(Saved data entries)
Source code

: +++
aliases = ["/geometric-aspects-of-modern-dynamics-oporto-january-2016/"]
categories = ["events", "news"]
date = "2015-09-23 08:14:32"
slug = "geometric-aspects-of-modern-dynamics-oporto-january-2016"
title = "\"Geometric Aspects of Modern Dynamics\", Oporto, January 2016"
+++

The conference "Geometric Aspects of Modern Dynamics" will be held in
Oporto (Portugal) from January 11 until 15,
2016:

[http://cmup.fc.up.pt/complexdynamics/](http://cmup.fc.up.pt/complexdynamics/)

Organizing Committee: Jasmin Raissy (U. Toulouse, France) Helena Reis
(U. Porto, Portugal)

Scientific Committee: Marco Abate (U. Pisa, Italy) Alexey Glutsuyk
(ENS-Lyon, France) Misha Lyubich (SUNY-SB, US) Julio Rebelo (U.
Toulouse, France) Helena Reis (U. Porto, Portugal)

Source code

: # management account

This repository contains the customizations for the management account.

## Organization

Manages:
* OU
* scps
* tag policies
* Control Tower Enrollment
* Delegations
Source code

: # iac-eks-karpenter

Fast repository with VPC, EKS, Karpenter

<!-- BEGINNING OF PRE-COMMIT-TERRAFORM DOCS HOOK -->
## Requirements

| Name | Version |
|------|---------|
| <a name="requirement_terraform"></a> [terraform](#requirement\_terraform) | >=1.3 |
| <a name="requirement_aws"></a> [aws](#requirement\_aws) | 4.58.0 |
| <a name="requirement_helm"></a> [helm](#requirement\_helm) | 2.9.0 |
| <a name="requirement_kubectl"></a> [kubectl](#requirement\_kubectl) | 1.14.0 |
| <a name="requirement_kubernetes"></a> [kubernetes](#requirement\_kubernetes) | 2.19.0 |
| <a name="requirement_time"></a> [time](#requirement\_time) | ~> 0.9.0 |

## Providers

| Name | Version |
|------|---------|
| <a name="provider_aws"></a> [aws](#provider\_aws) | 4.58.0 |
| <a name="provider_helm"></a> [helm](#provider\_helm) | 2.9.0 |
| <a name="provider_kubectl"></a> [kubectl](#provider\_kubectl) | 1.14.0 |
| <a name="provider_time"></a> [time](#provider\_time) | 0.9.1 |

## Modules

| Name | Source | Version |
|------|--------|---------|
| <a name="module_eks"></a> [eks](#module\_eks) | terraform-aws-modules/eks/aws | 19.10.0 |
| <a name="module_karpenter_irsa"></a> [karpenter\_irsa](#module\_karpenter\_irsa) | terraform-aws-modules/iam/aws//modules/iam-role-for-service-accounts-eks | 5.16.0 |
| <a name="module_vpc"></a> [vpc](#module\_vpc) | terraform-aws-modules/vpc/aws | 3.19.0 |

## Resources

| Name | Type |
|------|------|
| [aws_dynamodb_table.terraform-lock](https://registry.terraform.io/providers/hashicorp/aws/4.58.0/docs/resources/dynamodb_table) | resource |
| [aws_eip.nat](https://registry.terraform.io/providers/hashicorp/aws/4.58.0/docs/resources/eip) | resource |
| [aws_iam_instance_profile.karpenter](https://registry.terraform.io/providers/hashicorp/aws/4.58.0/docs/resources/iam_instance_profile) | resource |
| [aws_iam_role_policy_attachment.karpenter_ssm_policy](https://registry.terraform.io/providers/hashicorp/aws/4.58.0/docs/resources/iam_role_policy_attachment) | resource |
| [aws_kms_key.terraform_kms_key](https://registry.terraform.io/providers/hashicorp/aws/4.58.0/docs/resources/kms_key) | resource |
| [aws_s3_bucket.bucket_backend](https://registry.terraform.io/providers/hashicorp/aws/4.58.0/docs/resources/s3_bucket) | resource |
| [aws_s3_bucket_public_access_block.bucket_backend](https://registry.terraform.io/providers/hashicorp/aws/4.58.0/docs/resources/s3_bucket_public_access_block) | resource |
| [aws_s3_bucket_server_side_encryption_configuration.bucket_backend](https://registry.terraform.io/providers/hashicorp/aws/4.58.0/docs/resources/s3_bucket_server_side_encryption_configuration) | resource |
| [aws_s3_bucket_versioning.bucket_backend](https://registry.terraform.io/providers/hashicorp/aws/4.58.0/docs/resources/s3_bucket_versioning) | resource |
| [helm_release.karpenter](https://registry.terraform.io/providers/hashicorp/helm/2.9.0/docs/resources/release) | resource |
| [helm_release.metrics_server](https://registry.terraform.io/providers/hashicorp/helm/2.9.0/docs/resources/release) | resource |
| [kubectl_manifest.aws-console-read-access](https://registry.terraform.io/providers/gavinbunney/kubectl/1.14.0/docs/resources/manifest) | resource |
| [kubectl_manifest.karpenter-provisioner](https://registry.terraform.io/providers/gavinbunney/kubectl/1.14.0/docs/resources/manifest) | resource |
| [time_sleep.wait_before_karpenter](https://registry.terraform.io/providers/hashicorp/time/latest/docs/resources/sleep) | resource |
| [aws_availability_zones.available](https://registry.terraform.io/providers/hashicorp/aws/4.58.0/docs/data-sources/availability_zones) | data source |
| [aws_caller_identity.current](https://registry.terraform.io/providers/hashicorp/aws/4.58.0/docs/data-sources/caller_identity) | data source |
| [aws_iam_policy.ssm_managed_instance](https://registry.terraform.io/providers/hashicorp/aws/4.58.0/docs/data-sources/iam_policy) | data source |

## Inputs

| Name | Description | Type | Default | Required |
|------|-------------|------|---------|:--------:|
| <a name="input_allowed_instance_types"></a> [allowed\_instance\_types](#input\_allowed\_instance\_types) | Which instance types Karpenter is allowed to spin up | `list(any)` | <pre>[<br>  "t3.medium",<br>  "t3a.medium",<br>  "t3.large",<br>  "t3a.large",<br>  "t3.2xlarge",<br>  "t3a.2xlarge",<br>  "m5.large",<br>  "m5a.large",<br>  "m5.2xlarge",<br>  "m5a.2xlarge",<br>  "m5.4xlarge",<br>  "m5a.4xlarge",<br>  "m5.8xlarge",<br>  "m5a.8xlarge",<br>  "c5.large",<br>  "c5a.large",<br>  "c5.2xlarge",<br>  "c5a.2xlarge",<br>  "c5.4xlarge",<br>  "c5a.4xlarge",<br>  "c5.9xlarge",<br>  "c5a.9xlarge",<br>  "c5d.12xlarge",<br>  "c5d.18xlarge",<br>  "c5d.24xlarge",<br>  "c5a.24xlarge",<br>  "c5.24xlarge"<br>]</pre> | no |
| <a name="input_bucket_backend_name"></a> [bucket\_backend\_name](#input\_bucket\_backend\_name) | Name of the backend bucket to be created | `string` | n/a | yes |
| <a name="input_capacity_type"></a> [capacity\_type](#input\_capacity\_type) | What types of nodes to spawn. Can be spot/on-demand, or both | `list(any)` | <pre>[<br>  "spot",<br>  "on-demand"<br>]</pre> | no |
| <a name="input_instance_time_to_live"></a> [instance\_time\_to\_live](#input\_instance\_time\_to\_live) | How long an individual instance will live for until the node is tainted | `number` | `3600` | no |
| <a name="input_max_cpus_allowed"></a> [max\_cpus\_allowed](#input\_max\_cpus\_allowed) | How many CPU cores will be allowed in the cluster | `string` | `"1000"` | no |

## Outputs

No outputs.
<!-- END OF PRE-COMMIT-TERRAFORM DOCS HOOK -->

◆ **Exercise brief**
Can you reproduce every one of the records above, character for character?

◆ **Result of the task**
Source code

: +++
aliases = ["/geometric-aspects-of-modern-dynamics-oporto-january-2016/"]
categories = ["events", "news"]
date = "2015-09-23 08:14:32"
slug = "geometric-aspects-of-modern-dynamics-oporto-january-2016"
title = "\"Geometric Aspects of Modern Dynamics\", Oporto, January 2016"
+++

The conference "Geometric Aspects of Modern Dynamics" will be held in
Oporto (Portugal) from January 11 until 15,
2016:

[http://cmup.fc.up.pt/complexdynamics/](http://cmup.fc.up.pt/complexdynamics/)

Organizing Committee: Jasmin Raissy (U. Toulouse, France) Helena Reis
(U. Porto, Portugal)

Scientific Committee: Marco Abate (U. Pisa, Italy) Alexey Glutsuyk
(ENS-Lyon, France) Misha Lyubich (SUNY-SB, US) Julio Rebelo (U.
Toulouse, France) Helena Reis (U. Porto, Portugal)

Source code

: # management account

This repository contains the customizations for the management account.

## Organization

Manages:
* OU
* scps
* tag policies
* Control Tower Enrollment
* Delegations
Source code

: # iac-eks-karpenter

Fast repository with VPC, EKS, Karpenter

<!-- BEGINNING OF PRE-COMMIT-TERRAFORM DOCS HOOK -->
## Requirements

| Name | Version |
|------|---------|
| <a name="requirement_terraform"></a> [terraform](#requirement\_terraform) | >=1.3 |
| <a name="requirement_aws"></a> [aws](#requirement\_aws) | 4.58.0 |
| <a name="requirement_helm"></a> [helm](#requirement\_helm) | 2.9.0 |
| <a name="requirement_kubectl"></a> [kubectl](#requirement\_kubectl) | 1.14.0 |
| <a name="requirement_kubernetes"></a> [kubernetes](#requirement\_kubernetes) | 2.19.0 |
| <a name="requirement_time"></a> [time](#requirement\_time) | ~> 0.9.0 |

## Providers

| Name | Version |
|------|---------|
| <a name="provider_aws"></a> [aws](#provider\_aws) | 4.58.0 |
| <a name="provider_helm"></a> [helm](#provider\_helm) | 2.9.0 |
| <a name="provider_kubectl"></a> [kubectl](#provider\_kubectl) | 1.14.0 |
| <a name="provider_time"></a> [time](#provider\_time) | 0.9.1 |

## Modules

| Name | Source | Version |
|------|--------|---------|
| <a name="module_eks"></a> [eks](#module\_eks) | terraform-aws-modules/eks/aws | 19.10.0 |
| <a name="module_karpenter_irsa"></a> [karpenter\_irsa](#module\_karpenter\_irsa) | terraform-aws-modules/iam/aws//modules/iam-role-for-service-accounts-eks | 5.16.0 |
| <a name="module_vpc"></a> [vpc](#module\_vpc) | terraform-aws-modules/vpc/aws | 3.19.0 |

## Resources

| Name | Type |
|------|------|
| [aws_dynamodb_table.terraform-lock](https://registry.terraform.io/providers/hashicorp/aws/4.58.0/docs/resources/dynamodb_table) | resource |
| [aws_eip.nat](https://registry.terraform.io/providers/hashicorp/aws/4.58.0/docs/resources/eip) | resource |
| [aws_iam_instance_profile.karpenter](https://registry.terraform.io/providers/hashicorp/aws/4.58.0/docs/resources/iam_instance_profile) | resource |
| [aws_iam_role_policy_attachment.karpenter_ssm_policy](https://registry.terraform.io/providers/hashicorp/aws/4.58.0/docs/resources/iam_role_policy_attachment) | resource |
| [aws_kms_key.terraform_kms_key](https://registry.terraform.io/providers/hashicorp/aws/4.58.0/docs/resources/kms_key) | resource |
| [aws_s3_bucket.bucket_backend](https://registry.terraform.io/providers/hashicorp/aws/4.58.0/docs/resources/s3_bucket) | resource |
| [aws_s3_bucket_public_access_block.bucket_backend](https://registry.terraform.io/providers/hashicorp/aws/4.58.0/docs/resources/s3_bucket_public_access_block) | resource |
| [aws_s3_bucket_server_side_encryption_configuration.bucket_backend](https://registry.terraform.io/providers/hashicorp/aws/4.58.0/docs/resources/s3_bucket_server_side_encryption_configuration) | resource |
| [aws_s3_bucket_versioning.bucket_backend](https://registry.terraform.io/providers/hashicorp/aws/4.58.0/docs/resources/s3_bucket_versioning) | resource |
| [helm_release.karpenter](https://registry.terraform.io/providers/hashicorp/helm/2.9.0/docs/resources/release) | resource |
| [helm_release.metrics_server](https://registry.terraform.io/providers/hashicorp/helm/2.9.0/docs/resources/release) | resource |
| [kubectl_manifest.aws-console-read-access](https://registry.terraform.io/providers/gavinbunney/kubectl/1.14.0/docs/resources/manifest) | resource |
| [kubectl_manifest.karpenter-provisioner](https://registry.terraform.io/providers/gavinbunney/kubectl/1.14.0/docs/resources/manifest) | resource |
| [time_sleep.wait_before_karpenter](https://registry.terraform.io/providers/hashicorp/time/latest/docs/resources/sleep) | resource |
| [aws_availability_zones.available](https://registry.terraform.io/providers/hashicorp/aws/4.58.0/docs/data-sources/availability_zones) | data source |
| [aws_caller_identity.current](https://registry.terraform.io/providers/hashicorp/aws/4.58.0/docs/data-sources/caller_identity) | data source |
| [aws_iam_policy.ssm_managed_instance](https://registry.terraform.io/providers/hashicorp/aws/4.58.0/docs/data-sources/iam_policy) | data source |

## Inputs

| Name | Description | Type | Default | Required |
|------|-------------|------|---------|:--------:|
| <a name="input_allowed_instance_types"></a> [allowed\_instance\_types](#input\_allowed\_instance\_types) | Which instance types Karpenter is allowed to spin up | `list(any)` | <pre>[<br>  "t3.medium",<br>  "t3a.medium",<br>  "t3.large",<br>  "t3a.large",<br>  "t3.2xlarge",<br>  "t3a.2xlarge",<br>  "m5.large",<br>  "m5a.large",<br>  "m5.2xlarge",<br>  "m5a.2xlarge",<br>  "m5.4xlarge",<br>  "m5a.4xlarge",<br>  "m5.8xlarge",<br>  "m5a.8xlarge",<br>  "c5.large",<br>  "c5a.large",<br>  "c5.2xlarge",<br>  "c5a.2xlarge",<br>  "c5.4xlarge",<br>  "c5a.4xlarge",<br>  "c5.9xlarge",<br>  "c5a.9xlarge",<br>  "c5d.12xlarge",<br>  "c5d.18xlarge",<br>  "c5d.24xlarge",<br>  "c5a.24xlarge",<br>  "c5.24xlarge"<br>]</pre> | no |
| <a name="input_bucket_backend_name"></a> [bucket\_backend\_name](#input\_bucket\_backend\_name) | Name of the backend bucket to be created | `string` | n/a | yes |
| <a name="input_capacity_type"></a> [capacity\_type](#input\_capacity\_type) | What types of nodes to spawn. Can be spot/on-demand, or both | `list(any)` | <pre>[<br>  "spot",<br>  "on-demand"<br>]</pre> | no |
| <a name="input_instance_time_to_live"></a> [instance\_time\_to\_live](#input\_instance\_time\_to\_live) | How long an individual instance will live for until the node is tainted | `number` | `3600` | no |
| <a name="input_max_cpus_allowed"></a> [max\_cpus\_allowed](#input\_max\_cpus\_allowed) | How many CPU cores will be allowed in the cluster | `string` | `"1000"` | no |

## Outputs

No outputs.
<!-- END OF PRE-COMMIT-TERRAFORM DOCS HOOK -->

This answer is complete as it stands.